TRY IT -
Could you reproduce every record below exactly, excluding all pictures?

SOURCE MATERIAL -

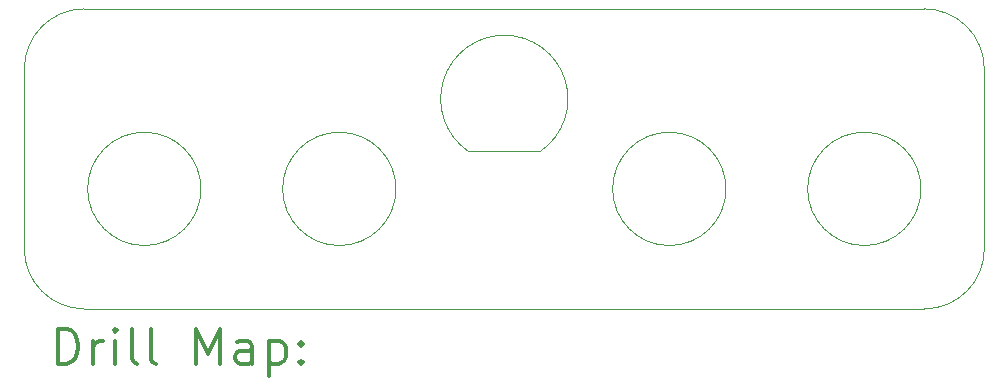
<source format=gbr>
%FSLAX45Y45*%
G04 Gerber Fmt 4.5, Leading zero omitted, Abs format (unit mm)*
G04 Created by KiCad (PCBNEW 5.1.10-88a1d61d58~88~ubuntu20.04.1) date 2021-06-29 16:33:35*
%MOMM*%
%LPD*%
G01*
G04 APERTURE LIST*
%TA.AperFunction,Profile*%
%ADD10C,0.050000*%
%TD*%
%ADD11C,0.200000*%
%ADD12C,0.300000*%
G04 APERTURE END LIST*
D10*
X11379200Y-4762500D02*
G75*
G02*
X11988800Y-4762500I304800J444500D01*
G01*
X11988800Y-4762500D02*
X11379200Y-4762500D01*
X13561000Y-5080000D02*
G75*
G03*
X13561000Y-5080000I-480000J0D01*
G01*
X15212000Y-5080000D02*
G75*
G03*
X15212000Y-5080000I-480000J0D01*
G01*
X10767000Y-5080000D02*
G75*
G03*
X10767000Y-5080000I-480000J0D01*
G01*
X9116000Y-5080000D02*
G75*
G03*
X9116000Y-5080000I-480000J0D01*
G01*
X15240000Y-3556000D02*
G75*
G02*
X15748000Y-4064000I0J-508000D01*
G01*
X15748000Y-5588000D02*
G75*
G02*
X15240000Y-6096000I-508000J0D01*
G01*
X8128000Y-6096000D02*
G75*
G02*
X7620000Y-5588000I0J508000D01*
G01*
X7620000Y-4064000D02*
G75*
G02*
X8128000Y-3556000I508000J0D01*
G01*
X15240000Y-3556000D02*
X8128000Y-3556000D01*
X15748000Y-5588000D02*
X15748000Y-4064000D01*
X8128000Y-6096000D02*
X15240000Y-6096000D01*
X7620000Y-4064000D02*
X7620000Y-5588000D01*
D11*
D12*
X7903928Y-6564214D02*
X7903928Y-6264214D01*
X7975357Y-6264214D01*
X8018214Y-6278500D01*
X8046786Y-6307071D01*
X8061071Y-6335643D01*
X8075357Y-6392786D01*
X8075357Y-6435643D01*
X8061071Y-6492786D01*
X8046786Y-6521357D01*
X8018214Y-6549929D01*
X7975357Y-6564214D01*
X7903928Y-6564214D01*
X8203928Y-6564214D02*
X8203928Y-6364214D01*
X8203928Y-6421357D02*
X8218214Y-6392786D01*
X8232500Y-6378500D01*
X8261071Y-6364214D01*
X8289643Y-6364214D01*
X8389643Y-6564214D02*
X8389643Y-6364214D01*
X8389643Y-6264214D02*
X8375357Y-6278500D01*
X8389643Y-6292786D01*
X8403928Y-6278500D01*
X8389643Y-6264214D01*
X8389643Y-6292786D01*
X8575357Y-6564214D02*
X8546786Y-6549929D01*
X8532500Y-6521357D01*
X8532500Y-6264214D01*
X8732500Y-6564214D02*
X8703928Y-6549929D01*
X8689643Y-6521357D01*
X8689643Y-6264214D01*
X9075357Y-6564214D02*
X9075357Y-6264214D01*
X9175357Y-6478500D01*
X9275357Y-6264214D01*
X9275357Y-6564214D01*
X9546786Y-6564214D02*
X9546786Y-6407071D01*
X9532500Y-6378500D01*
X9503928Y-6364214D01*
X9446786Y-6364214D01*
X9418214Y-6378500D01*
X9546786Y-6549929D02*
X9518214Y-6564214D01*
X9446786Y-6564214D01*
X9418214Y-6549929D01*
X9403928Y-6521357D01*
X9403928Y-6492786D01*
X9418214Y-6464214D01*
X9446786Y-6449929D01*
X9518214Y-6449929D01*
X9546786Y-6435643D01*
X9689643Y-6364214D02*
X9689643Y-6664214D01*
X9689643Y-6378500D02*
X9718214Y-6364214D01*
X9775357Y-6364214D01*
X9803928Y-6378500D01*
X9818214Y-6392786D01*
X9832500Y-6421357D01*
X9832500Y-6507071D01*
X9818214Y-6535643D01*
X9803928Y-6549929D01*
X9775357Y-6564214D01*
X9718214Y-6564214D01*
X9689643Y-6549929D01*
X9961071Y-6535643D02*
X9975357Y-6549929D01*
X9961071Y-6564214D01*
X9946786Y-6549929D01*
X9961071Y-6535643D01*
X9961071Y-6564214D01*
X9961071Y-6378500D02*
X9975357Y-6392786D01*
X9961071Y-6407071D01*
X9946786Y-6392786D01*
X9961071Y-6378500D01*
X9961071Y-6407071D01*
M02*

</source>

SOLUTION FOR THIS TASK -
<source format=gbr>
%FSLAX45Y45*%
G04 Gerber Fmt 4.5, Leading zero omitted, Abs format (unit mm)*
G04 Created by KiCad (PCBNEW 5.1.10-88a1d61d58~88~ubuntu20.04.1) date 2021-06-29 16:33:35*
%MOMM*%
%LPD*%
G01*
G04 APERTURE LIST*
%TA.AperFunction,Profile*%
%ADD10C,0.050000*%
%TD*%
%ADD11C,0.200000*%
%ADD12C,0.300000*%
G04 APERTURE END LIST*
D10*
X11379200Y-4762500D02*
G75*
G02*
X11988800Y-4762500I304800J444500D01*
G01*
X11988800Y-4762500D02*
X11379200Y-4762500D01*
X13561000Y-5080000D02*
G75*
G03*
X13561000Y-5080000I-480000J0D01*
G01*
X15212000Y-5080000D02*
G75*
G03*
X15212000Y-5080000I-480000J0D01*
G01*
X10767000Y-5080000D02*
G75*
G03*
X10767000Y-5080000I-480000J0D01*
G01*
X9116000Y-5080000D02*
G75*
G03*
X9116000Y-5080000I-480000J0D01*
G01*
X15240000Y-3556000D02*
G75*
G02*
X15748000Y-4064000I0J-508000D01*
G01*
X15748000Y-5588000D02*
G75*
G02*
X15240000Y-6096000I-508000J0D01*
G01*
X8128000Y-6096000D02*
G75*
G02*
X7620000Y-5588000I0J508000D01*
G01*
X7620000Y-4064000D02*
G75*
G02*
X8128000Y-3556000I508000J0D01*
G01*
X15240000Y-3556000D02*
X8128000Y-3556000D01*
X15748000Y-5588000D02*
X15748000Y-4064000D01*
X8128000Y-6096000D02*
X15240000Y-6096000D01*
X7620000Y-4064000D02*
X7620000Y-5588000D01*
D11*
D12*
X7903928Y-6564214D02*
X7903928Y-6264214D01*
X7975357Y-6264214D01*
X8018214Y-6278500D01*
X8046786Y-6307071D01*
X8061071Y-6335643D01*
X8075357Y-6392786D01*
X8075357Y-6435643D01*
X8061071Y-6492786D01*
X8046786Y-6521357D01*
X8018214Y-6549929D01*
X7975357Y-6564214D01*
X7903928Y-6564214D01*
X8203928Y-6564214D02*
X8203928Y-6364214D01*
X8203928Y-6421357D02*
X8218214Y-6392786D01*
X8232500Y-6378500D01*
X8261071Y-6364214D01*
X8289643Y-6364214D01*
X8389643Y-6564214D02*
X8389643Y-6364214D01*
X8389643Y-6264214D02*
X8375357Y-6278500D01*
X8389643Y-6292786D01*
X8403928Y-6278500D01*
X8389643Y-6264214D01*
X8389643Y-6292786D01*
X8575357Y-6564214D02*
X8546786Y-6549929D01*
X8532500Y-6521357D01*
X8532500Y-6264214D01*
X8732500Y-6564214D02*
X8703928Y-6549929D01*
X8689643Y-6521357D01*
X8689643Y-6264214D01*
X9075357Y-6564214D02*
X9075357Y-6264214D01*
X9175357Y-6478500D01*
X9275357Y-6264214D01*
X9275357Y-6564214D01*
X9546786Y-6564214D02*
X9546786Y-6407071D01*
X9532500Y-6378500D01*
X9503928Y-6364214D01*
X9446786Y-6364214D01*
X9418214Y-6378500D01*
X9546786Y-6549929D02*
X9518214Y-6564214D01*
X9446786Y-6564214D01*
X9418214Y-6549929D01*
X9403928Y-6521357D01*
X9403928Y-6492786D01*
X9418214Y-6464214D01*
X9446786Y-6449929D01*
X9518214Y-6449929D01*
X9546786Y-6435643D01*
X9689643Y-6364214D02*
X9689643Y-6664214D01*
X9689643Y-6378500D02*
X9718214Y-6364214D01*
X9775357Y-6364214D01*
X9803928Y-6378500D01*
X9818214Y-6392786D01*
X9832500Y-6421357D01*
X9832500Y-6507071D01*
X9818214Y-6535643D01*
X9803928Y-6549929D01*
X9775357Y-6564214D01*
X9718214Y-6564214D01*
X9689643Y-6549929D01*
X9961071Y-6535643D02*
X9975357Y-6549929D01*
X9961071Y-6564214D01*
X9946786Y-6549929D01*
X9961071Y-6535643D01*
X9961071Y-6564214D01*
X9961071Y-6378500D02*
X9975357Y-6392786D01*
X9961071Y-6407071D01*
X9946786Y-6392786D01*
X9961071Y-6378500D01*
X9961071Y-6407071D01*
M02*

</source>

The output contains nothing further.